On Thursday night on American television, ABC News included a segment in its nightly news broadcast (World News Tonight with Charles Gibson) covering the National Academy of Sciences’ newly released book, Science, Evolution and Creationism, described as “a strongly-worded answer to the Creationist movement and the doubts about Darwin that many people express in polls and elsewhere.”
Though the book is really an update of versions published in 1984 and 1999, it now includes coverage of alleged missing link and “walking fish” Tiktaalik.
It now includes coverage of alleged missing link and “walking fish” Tiktaalik.
The purpose of the book, according to the NAS, is to help “students as well as adults who wish to become more familiar with the many strands of evidence supporting evolution”—strands that the book says are “grow[ing] at a rapid pace.”
In addition to covering Tiktaalik, the book argues that without understanding evolution, combating viruses would be impossible, and states that “[e]volution is both a fact and a process that accounts for the diversity of life on Earth.”
As we’ve pointed out previously, there is a growing trend—which this updated book reflects—of scientists treating Darwinian theory as an absolute, indisputable fact central to science rather than as a set of testable scientific hypothesis (tested extensively enough, some would say, to be christened “theory”). Secular scientists are growing more dogmatic about evolution, even while accusing creationists (and others who question evolution) of dogmatically believing in untestable “stories.”
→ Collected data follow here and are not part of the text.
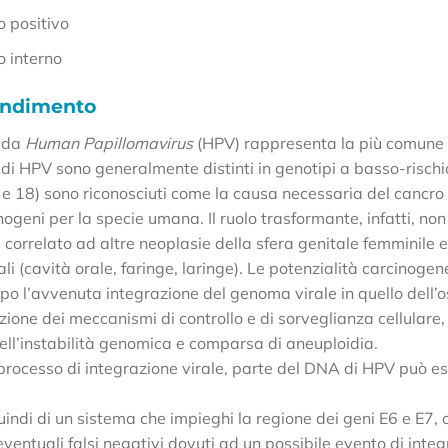
o positivo
o interno
ondimento
e da
Human Papillomavirus
(HPV) rappresenta la più comune e 
i di HPV sono generalmente distinti in genotipi a basso-rischi
e 18) sono riconosciuti come la causa necessaria del cancro del
nogeni per la specie umana. Il ruolo trasformante, infatti, no
 correlato ad altre neoplasie della sfera genitale femminile 
li (cavità orale, faringe, laringe). Le potenzialità carcinogen
po l’avvenuta integrazione del genoma virale in quello dell’o
zione dei meccanismi di controllo e di sorveglianza cellular
ll’instabilità genomica e comparsa di aneuploidia.
processo di integrazione virale, parte del DNA di HPV può es
quindi di un sistema che impieghi la regione dei geni E6 e E7, 
ventuali falsi negativi dovuti ad un possibile evento di integ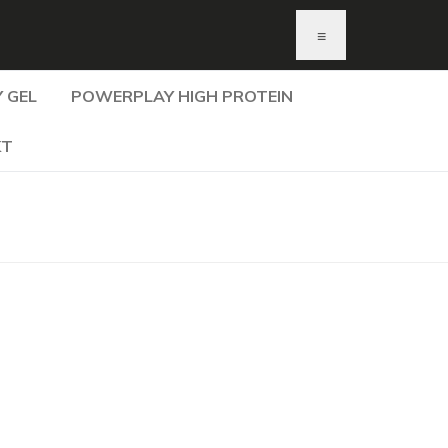
≡
 GEL
POWERPLAY HIGH PROTEIN
KT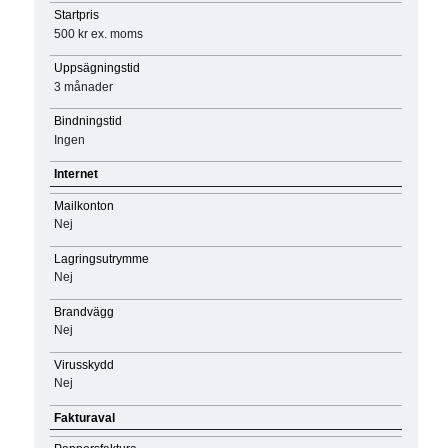
Startpris
500 kr
ex. moms
Uppsägningstid
3 månader
Bindningstid
Ingen
Internet
Mailkonton
Nej
Lagringsutrymme
Nej
Brandvägg
Nej
Virusskydd
Nej
Fakturaval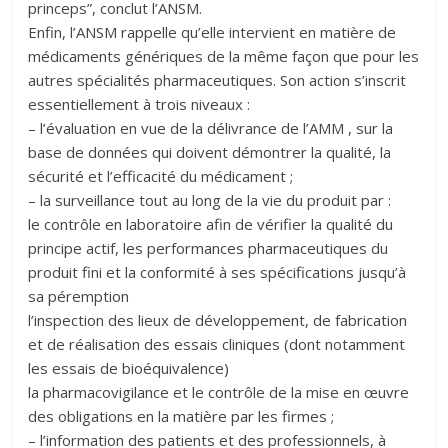
princeps”, conclut l’ANSM.
Enfin, l’ANSM rappelle qu’elle intervient en matière de
médicaments génériques de la même façon que pour les
autres spécialités pharmaceutiques. Son action s’inscrit
essentiellement à trois niveaux :
– l’évaluation en vue de la délivrance de l’AMM , sur la
base de données qui doivent démontrer la qualité, la
sécurité et l’efficacité du médicament ;
– la surveillance tout au long de la vie du produit par :
le contrôle en laboratoire afin de vérifier la qualité du
principe actif, les performances pharmaceutiques du
produit fini et la conformité à ses spécifications jusqu’à
sa péremption
l’inspection des lieux de développement, de fabrication
et de réalisation des essais cliniques (dont notamment
les essais de bioéquivalence)
la pharmacovigilance et le contrôle de la mise en œuvre
des obligations en la matière par les firmes ;
– l’information des patients et des professionnels, à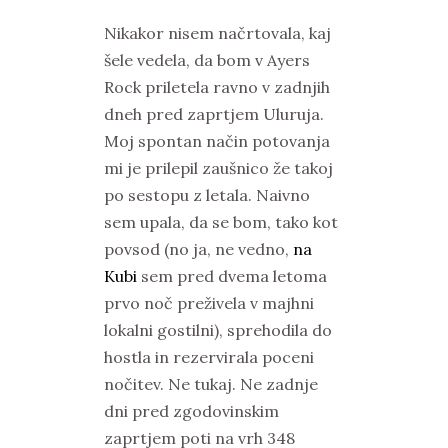
Nikakor nisem načrtovala, kaj
šele vedela, da bom v Ayers
Rock priletela ravno v zadnjih
dneh pred zaprtjem Uluruja.
Moj spontan način potovanja
mi je prilepil zaušnico že takoj
po sestopu z letala. Naivno
sem upala, da se bom, tako kot
povsod (no ja, ne vedno,
na
Kubi
sem pred dvema letoma
prvo noč preživela v majhni
lokalni gostilni), sprehodila do
hostla in rezervirala poceni
nočitev. Ne tukaj. Ne zadnje
dni pred zgodovinskim
zaprtjem poti na vrh 348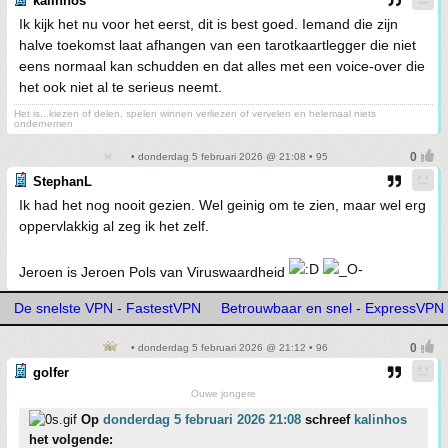
kalinhos
Ik kijk het nu voor het eerst, dit is best goed. Iemand die zijn
halve toekomst laat afhangen van een tarotkaartlegger die niet
eens normaal kan schudden en dat alles met een voice-over die
het ook niet al te serieus neemt.
Het is...kiezen of delen, spelen winnen verliezen of vervelen en helemaal niets
ondernemen
• donderdag 5 februari 2026 @ 21:08 • 95
StephanL
Ik had het nog nooit gezien. Wel geinig om te zien, maar wel erg
oppervlakkig al zeg ik het zelf.
Jeroen is Jeroen Pols van Viruswaardheid
De snelste VPN - FastestVPN
Betrouwbaar en snel - ExpressVPN
• donderdag 5 februari 2026 @ 21:12 • 96
golfer
Ouwe jongere
Op
donderdag 5 februari 2026 21:08
schreef
kalinhos
het volgende: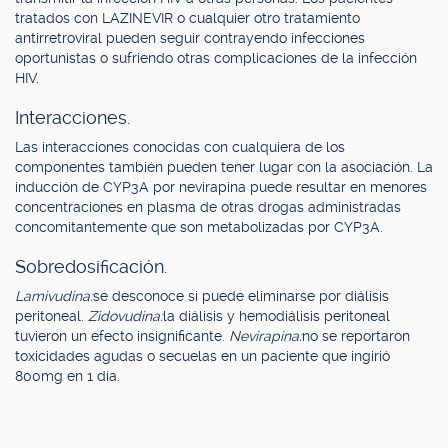
tratados con LAZINEVIR o cualquier otro tratamiento
antirretroviral pueden seguir contrayendo infecciones
oportunistas o sufriendo otras complicaciones de la infección
HIV.
Interacciones.
Las interacciones conocidas con cualquiera de los
componentes también pueden tener lugar con la asociación. La
inducción de CYP3A por nevirapina puede resultar en menores
concentraciones en plasma de otras drogas administradas
concomitantemente que son metabolizadas por CYP3A.
Sobredosificación.
Lamivudina:
se desconoce si puede eliminarse por diálisis
peritoneal.
Zidovudina:
la diálisis y hemodiálisis peritoneal
tuvieron un efecto insignificante.
Nevirapina:
no se reportaron
toxicidades agudas o secuelas en un paciente que ingirió
800mg en 1 día.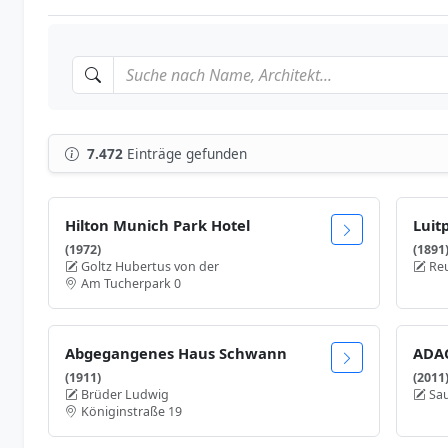
7.472
Einträge gefunden
Hilton Munich Park Hotel
Luit
(1972)
(1891
Goltz Hubertus von der
Re
Am Tucherpark 0
Abgegangenes Haus Schwann
ADAC
(1911)
(2011
Brüder Ludwig
Sa
Königinstraße 19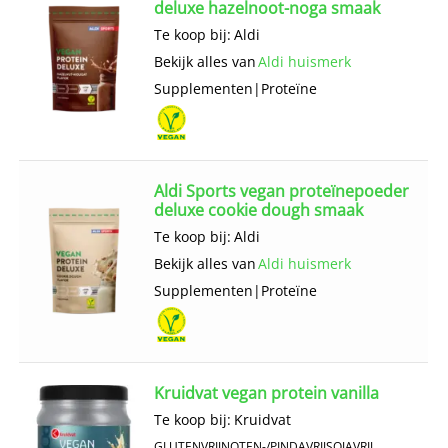
deluxe hazelnoot-noga smaak
Te koop bij:
Aldi
Bekijk alles van
Aldi huismerk
Supplementen
|
Proteïne
Aldi Sports vegan proteïnepoeder
deluxe cookie dough smaak
Te koop bij:
Aldi
Bekijk alles van
Aldi huismerk
Supplementen
|
Proteïne
Kruidvat vegan protein vanilla
Te koop bij:
Kruidvat
GLUTENVRIJ
NOTEN-/PINDAVRIJ
SOJAVRIJ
We believe both evolution and creation are frameworks used to interpret the evidence, but at heart, both come down to untestable presuppositions about God, nature, time, and even our ability to observe the world around us.
And, interestingly, although the NAS book pays lip service to religion and science getting along (with “science” being the absolute authority, of course), a survey several years ago showed 93% of NAS members to be atheistic or agnostic. When it comes to worldviews, then, what would we expect the NAS to say?